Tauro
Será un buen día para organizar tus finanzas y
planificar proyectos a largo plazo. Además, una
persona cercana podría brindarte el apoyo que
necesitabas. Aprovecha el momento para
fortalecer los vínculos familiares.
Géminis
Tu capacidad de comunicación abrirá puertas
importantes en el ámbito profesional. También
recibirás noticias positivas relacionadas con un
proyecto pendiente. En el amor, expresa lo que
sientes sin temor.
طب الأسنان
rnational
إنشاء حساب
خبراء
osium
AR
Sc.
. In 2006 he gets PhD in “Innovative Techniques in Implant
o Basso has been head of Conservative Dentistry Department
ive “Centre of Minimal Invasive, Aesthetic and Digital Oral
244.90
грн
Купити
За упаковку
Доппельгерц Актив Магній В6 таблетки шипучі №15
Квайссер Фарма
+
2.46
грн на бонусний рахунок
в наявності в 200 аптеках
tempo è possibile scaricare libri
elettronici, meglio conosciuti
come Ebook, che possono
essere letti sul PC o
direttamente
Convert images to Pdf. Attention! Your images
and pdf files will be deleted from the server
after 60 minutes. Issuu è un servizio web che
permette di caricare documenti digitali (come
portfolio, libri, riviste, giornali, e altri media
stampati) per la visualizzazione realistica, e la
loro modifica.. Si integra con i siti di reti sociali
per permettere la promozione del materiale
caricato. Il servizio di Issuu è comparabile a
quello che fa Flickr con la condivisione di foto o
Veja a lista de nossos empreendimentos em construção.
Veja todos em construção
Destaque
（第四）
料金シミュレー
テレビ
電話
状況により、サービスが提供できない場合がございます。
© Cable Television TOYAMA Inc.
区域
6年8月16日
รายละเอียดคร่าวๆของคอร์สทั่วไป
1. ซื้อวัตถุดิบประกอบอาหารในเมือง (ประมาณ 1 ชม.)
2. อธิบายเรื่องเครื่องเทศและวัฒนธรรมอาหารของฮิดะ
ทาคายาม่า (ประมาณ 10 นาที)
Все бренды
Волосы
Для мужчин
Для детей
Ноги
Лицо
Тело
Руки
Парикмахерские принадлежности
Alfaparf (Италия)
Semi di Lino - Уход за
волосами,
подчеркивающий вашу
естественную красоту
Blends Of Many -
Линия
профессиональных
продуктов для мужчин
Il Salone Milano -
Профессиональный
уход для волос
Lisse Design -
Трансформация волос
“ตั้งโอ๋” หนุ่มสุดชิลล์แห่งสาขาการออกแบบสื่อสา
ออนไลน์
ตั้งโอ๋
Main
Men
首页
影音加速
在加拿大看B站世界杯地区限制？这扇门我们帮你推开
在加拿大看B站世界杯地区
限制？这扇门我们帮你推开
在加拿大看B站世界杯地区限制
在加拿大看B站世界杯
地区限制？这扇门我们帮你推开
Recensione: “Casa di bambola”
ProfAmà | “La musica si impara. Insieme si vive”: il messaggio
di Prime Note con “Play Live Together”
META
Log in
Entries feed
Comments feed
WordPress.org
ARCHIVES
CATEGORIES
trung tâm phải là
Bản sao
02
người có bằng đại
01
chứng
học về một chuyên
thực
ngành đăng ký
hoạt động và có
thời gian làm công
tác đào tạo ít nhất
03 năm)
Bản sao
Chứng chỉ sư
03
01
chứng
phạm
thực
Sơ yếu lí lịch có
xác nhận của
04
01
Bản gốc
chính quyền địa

--- --- ---

__WHAT THIS TASK INVOLVES__.
I'd like an exact copy of the lines above, from the very first one through the line that contains "Tu capacidad de comunicación abrirá puertas", with nothing else added.

__OUTPUT OF THE TASK__.
Tauro
Será un buen día para organizar tus finanzas y
planificar proyectos a largo plazo. Además, una
persona cercana podría brindarte el apoyo que
necesitabas. Aprovecha el momento para
fortalecer los vínculos familiares.
Géminis
Tu capacidad de comunicación abrirá puertas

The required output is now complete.